** Opening TEXT BLOCK block **

Ghost Post: December 2025
I am thinking, as I often do when December rolls around again, of Jay. I don’t remember from whom I heard – it might’ve been James, it might’ve been another friend – that something was very wrong, but I do remember thinking that he was going to have to be okay, because I couldn’t imagine the world without him. It simply didn’t seem like a possibility. And here we are, 13 years on the other side of it.
Further along the tracks of this train of thought, I am thinking of the ways in which we’re made of everyone we’ve ever loved. Not a novel thought by any means.
I’m thinking of how much he believed in me, how much it was his belief in me that made me braver, that still makes me braver.
I’m thinking of social events I’ve been going to lately, contrasting them with my attempts at socialising when I was younger. Sitting at a coffee shop where I didn’t order coffee, with an old friend and her new circle, listening to them share inside jokes I’d missed and discuss movies I hadn’t seen, I felt out of place, unwanted, annoying. I got older, and trusted that the people who said they enjoyed my company were honest with me, and found out later that I was just as unwanted in those circles as I’d felt I was in previous ones. That people ridiculed me behind my back and moaned about being obligated to invite me to things.

** Closing TEXT BLOCK block **

*DIRECTIONS:* Using the December post, list each thing the writer says "I am thinking" or "I'm thinking" of.

** Opening DATASET block **

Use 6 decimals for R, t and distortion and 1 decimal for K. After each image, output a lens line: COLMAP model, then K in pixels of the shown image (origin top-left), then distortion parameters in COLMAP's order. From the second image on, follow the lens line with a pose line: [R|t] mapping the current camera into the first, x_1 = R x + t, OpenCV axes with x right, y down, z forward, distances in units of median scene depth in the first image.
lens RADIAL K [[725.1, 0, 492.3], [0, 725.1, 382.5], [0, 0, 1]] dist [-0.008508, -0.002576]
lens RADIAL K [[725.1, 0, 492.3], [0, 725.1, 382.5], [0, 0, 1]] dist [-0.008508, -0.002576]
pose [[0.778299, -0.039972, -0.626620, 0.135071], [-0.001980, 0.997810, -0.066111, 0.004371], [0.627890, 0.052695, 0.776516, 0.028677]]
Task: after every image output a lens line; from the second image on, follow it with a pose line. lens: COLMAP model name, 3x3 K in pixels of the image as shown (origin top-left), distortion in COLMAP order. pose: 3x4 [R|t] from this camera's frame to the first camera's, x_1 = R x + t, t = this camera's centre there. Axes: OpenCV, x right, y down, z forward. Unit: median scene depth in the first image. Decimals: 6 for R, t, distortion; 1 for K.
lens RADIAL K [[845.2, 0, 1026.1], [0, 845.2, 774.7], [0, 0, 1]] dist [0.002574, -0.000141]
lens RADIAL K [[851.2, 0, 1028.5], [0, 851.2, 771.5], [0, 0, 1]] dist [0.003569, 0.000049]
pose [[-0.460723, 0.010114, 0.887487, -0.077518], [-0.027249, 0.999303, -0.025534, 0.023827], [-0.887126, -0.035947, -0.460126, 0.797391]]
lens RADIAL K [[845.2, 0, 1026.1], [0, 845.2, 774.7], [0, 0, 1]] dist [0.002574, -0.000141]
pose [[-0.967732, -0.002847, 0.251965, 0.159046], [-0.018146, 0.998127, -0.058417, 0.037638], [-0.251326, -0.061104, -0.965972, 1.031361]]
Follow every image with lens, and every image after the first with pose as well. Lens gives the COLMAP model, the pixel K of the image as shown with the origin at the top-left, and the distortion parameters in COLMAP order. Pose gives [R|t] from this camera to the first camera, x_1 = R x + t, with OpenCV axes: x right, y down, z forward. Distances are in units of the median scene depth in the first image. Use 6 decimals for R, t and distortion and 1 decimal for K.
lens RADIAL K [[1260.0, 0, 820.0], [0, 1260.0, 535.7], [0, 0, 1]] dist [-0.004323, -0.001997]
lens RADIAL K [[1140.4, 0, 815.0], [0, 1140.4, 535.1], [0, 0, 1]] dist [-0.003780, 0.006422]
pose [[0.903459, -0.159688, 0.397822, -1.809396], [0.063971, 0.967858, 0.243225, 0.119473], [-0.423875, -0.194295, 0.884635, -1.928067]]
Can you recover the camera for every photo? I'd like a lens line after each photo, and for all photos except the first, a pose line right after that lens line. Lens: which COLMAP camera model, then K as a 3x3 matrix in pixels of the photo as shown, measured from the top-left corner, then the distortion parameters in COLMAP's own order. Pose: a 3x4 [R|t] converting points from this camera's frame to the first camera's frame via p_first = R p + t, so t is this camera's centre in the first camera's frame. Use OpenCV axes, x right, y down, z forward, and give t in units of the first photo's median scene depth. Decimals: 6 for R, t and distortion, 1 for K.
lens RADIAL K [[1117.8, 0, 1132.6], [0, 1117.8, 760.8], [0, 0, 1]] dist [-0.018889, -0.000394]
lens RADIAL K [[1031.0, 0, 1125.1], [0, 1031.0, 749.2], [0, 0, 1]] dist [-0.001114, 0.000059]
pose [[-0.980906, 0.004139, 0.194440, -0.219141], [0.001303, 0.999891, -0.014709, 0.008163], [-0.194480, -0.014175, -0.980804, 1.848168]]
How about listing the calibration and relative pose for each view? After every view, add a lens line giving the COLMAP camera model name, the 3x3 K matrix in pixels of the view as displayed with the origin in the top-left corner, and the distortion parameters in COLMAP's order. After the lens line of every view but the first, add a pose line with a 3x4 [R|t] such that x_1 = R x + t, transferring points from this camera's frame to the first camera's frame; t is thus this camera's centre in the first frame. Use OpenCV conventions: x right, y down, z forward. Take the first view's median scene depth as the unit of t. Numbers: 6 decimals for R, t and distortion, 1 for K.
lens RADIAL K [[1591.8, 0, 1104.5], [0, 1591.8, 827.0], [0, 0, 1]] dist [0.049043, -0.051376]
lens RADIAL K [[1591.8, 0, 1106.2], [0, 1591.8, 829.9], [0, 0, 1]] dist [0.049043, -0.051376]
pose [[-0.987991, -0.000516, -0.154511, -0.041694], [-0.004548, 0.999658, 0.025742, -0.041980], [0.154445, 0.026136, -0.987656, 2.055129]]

** Closing DATASET block **

*WRITTEN RESPONSE:*
- Jay
- the ways in which we're made of everyone we've ever loved
- how much he believed in me, how much it was his belief in me that made me braver, that still makes me braver
- social events I've been going to lately, contrasting them with my attempts at socialising when I was younger